A psiquiatra Francine Ferreira, analista junguiana pelo IJUSP e que já trabalhou na Unidade de Psiquiatria da Infância e Adolescência da Unifesp, explica que o tema continua cercado de dúvidas. Uma metanálise com seis coortes europeias mostrou que crianças expostas ao paracetamol durante a gestação tinham cerca de 19% mais chance de apresentar sintomas do espectro autista e 21% mais chance de manifestar sinais de TDAH. Mas, em contrapartida, estudos de grande escala apontam na direção oposta. O maior deles, conduzido na Suécia com mais de dois milhões de crianças, concluiu que não há evidências convincentes de que o medicamento aumente o risco desses transtornos. A própria Organização Mundial da Saúde classifica as evidências atuais como inconsistentes e insuficientes.
Segundo Francine, o que realmente se observa é um aumento nos diagnósticos de autismo, mas por razões multifatoriais: critérios diagnósticos mais amplos, maior reconhecimento dos sinais por profissionais, mudanças ambientais, como a maior exposição a agrotóxicos, e sociais, como a idade mais avançada dos genitores no momento da gestação.
Para aprofundar o debate, o professor Diego Rovaris, da Universidade de São Paulo, que lidera pesquisas em Genômica Fisiológica da Saúde Mental, lembra que a ciência avança devagar justamente porque separar o efeito do medicamento de outros fatores é extremamente complexo. Os estudos sobre o tema trazem resultados contraditórios. Alguns sugerem risco aumentado, outros não encontram nada. E isso se deve, em grande parte, aos fatores de confusão, elementos que influenciam os resultados, mas muitas vezes nem são totalmente conhecidos.
Ele cita, por exemplo, uma pesquisa da Rede TDAH Brasil mostrando que dor crônica e TDAH compartilham mecanismos genéticos e biológicos. Assim, mães que sofrem com dor têm maior probabilidade de ter filhos com TDAH, independentemente do uso do paracetamol. Nesse caso, o risco estaria ligado à condição que levou ao consumo, e não ao medicamento em si.
Há ainda estudos que sugerem efeitos do paracetamol sobre genes ligados ao desenvolvimento cerebral. Esses resultados já foram observados em animais, mas em humanos parecem ser discretos e insuficientes para estabelecer uma relação causal.

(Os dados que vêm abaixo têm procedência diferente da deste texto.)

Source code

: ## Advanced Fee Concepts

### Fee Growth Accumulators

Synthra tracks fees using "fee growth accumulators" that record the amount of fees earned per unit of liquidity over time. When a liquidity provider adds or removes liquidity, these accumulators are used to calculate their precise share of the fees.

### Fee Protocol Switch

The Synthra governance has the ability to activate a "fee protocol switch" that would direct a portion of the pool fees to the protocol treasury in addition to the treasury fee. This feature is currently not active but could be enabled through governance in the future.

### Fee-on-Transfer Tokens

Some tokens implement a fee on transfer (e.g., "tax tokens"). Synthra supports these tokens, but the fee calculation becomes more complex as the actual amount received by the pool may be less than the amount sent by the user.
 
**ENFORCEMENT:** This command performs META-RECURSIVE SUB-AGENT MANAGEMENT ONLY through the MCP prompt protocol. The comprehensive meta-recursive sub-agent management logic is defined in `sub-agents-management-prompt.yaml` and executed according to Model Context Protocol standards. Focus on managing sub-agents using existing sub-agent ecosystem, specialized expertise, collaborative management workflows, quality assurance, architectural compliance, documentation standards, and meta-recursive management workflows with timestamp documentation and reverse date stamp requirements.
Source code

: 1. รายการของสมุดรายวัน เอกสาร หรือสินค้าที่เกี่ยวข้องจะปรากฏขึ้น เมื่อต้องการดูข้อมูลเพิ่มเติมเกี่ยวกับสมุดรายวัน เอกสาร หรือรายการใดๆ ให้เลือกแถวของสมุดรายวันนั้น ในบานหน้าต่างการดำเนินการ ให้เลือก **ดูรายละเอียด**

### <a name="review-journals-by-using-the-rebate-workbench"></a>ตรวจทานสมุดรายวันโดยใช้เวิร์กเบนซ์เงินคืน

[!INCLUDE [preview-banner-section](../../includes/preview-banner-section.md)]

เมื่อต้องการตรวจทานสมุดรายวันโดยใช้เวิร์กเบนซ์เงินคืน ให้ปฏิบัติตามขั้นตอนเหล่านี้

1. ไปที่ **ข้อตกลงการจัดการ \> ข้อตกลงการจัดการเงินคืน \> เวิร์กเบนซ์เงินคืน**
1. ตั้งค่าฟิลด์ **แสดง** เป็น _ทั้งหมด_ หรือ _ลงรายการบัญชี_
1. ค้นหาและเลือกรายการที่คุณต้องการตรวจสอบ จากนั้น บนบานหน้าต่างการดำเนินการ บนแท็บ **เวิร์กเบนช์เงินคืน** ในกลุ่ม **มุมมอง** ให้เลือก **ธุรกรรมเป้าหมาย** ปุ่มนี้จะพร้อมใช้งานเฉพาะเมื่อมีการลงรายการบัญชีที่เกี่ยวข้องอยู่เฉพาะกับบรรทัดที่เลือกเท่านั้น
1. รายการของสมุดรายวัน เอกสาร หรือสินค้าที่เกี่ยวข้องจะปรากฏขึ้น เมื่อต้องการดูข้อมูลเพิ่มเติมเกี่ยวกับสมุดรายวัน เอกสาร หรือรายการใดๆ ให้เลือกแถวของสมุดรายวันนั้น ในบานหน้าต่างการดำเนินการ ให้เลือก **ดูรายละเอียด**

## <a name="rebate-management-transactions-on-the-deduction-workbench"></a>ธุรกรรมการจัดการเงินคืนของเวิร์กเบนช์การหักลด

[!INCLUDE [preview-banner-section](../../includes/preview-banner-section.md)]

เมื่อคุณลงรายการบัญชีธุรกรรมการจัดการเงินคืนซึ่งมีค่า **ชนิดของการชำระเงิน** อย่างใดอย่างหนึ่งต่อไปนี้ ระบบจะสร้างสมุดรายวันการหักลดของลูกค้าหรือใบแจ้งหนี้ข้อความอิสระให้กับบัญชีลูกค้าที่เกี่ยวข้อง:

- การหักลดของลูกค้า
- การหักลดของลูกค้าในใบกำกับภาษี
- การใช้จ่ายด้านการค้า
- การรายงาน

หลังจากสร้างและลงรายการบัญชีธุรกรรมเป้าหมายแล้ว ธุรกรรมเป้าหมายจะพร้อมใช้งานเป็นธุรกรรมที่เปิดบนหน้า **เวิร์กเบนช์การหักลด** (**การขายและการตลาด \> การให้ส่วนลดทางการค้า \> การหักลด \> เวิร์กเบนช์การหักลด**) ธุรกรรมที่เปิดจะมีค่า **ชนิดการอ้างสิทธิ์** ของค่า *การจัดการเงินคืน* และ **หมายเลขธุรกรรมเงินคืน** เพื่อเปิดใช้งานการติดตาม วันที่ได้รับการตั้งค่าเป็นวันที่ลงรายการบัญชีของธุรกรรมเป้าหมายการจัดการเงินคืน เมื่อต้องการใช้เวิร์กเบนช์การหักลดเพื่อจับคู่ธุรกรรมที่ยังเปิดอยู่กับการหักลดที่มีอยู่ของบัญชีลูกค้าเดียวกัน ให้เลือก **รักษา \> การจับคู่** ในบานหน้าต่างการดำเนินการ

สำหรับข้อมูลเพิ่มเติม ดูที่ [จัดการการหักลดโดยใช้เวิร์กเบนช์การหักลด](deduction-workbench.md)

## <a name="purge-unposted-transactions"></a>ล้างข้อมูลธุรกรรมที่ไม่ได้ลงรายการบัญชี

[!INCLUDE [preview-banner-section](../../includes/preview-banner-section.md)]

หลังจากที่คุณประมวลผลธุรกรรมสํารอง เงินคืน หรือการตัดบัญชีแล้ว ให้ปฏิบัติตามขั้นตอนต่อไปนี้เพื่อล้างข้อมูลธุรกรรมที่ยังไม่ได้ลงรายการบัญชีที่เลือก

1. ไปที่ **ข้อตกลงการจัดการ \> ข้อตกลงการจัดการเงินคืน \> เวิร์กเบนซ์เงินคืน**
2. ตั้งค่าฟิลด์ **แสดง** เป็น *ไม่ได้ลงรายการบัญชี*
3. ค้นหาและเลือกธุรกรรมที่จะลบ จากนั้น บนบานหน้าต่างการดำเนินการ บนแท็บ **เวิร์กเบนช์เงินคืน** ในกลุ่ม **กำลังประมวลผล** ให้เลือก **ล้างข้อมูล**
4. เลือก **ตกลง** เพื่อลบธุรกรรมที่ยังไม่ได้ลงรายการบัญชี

Rovaris também destaca que o impacto, quando existe, é pequeno. No caso do TDAH, a prevalência esperada é de cerca de 8 crianças em cada 100. Com uso de paracetamol na gestação, esse número poderia subir para 10 em 100, um aumento modesto considerando um risco relativo de 1,25 relatado em revisões sistemáticas. Para o autismo, esse valor seria ainda menor, em torno de 2,5% a 3% da população.
Um estudo recente publicado no JAMA, com mais de 2,5 milhões de pessoas, mostrou inclusive que até esse pequeno aumento desaparece quando se controlam fatores genéticos, que continuam sendo os principais determinantes.
Diante desse cenário, Rovaris reforça que as gestantes não precisam ter medo de usar paracetamol. O remédio continua sendo seguro quando indicado por um médico, usado na dose certa e pelo menor tempo possível. O que deve ser evitado é a automedicação.
O essencial é lembrar que não há motivo para pânico. O paracetamol continua sendo a primeira escolha no tratamento de dor e febre na gestação. Os estudos ajudam a ciência a entender como fatores genéticos, biológicos e ambientais interagem no desenvolvimento do cérebro, mas não mudam a conduta médica atual.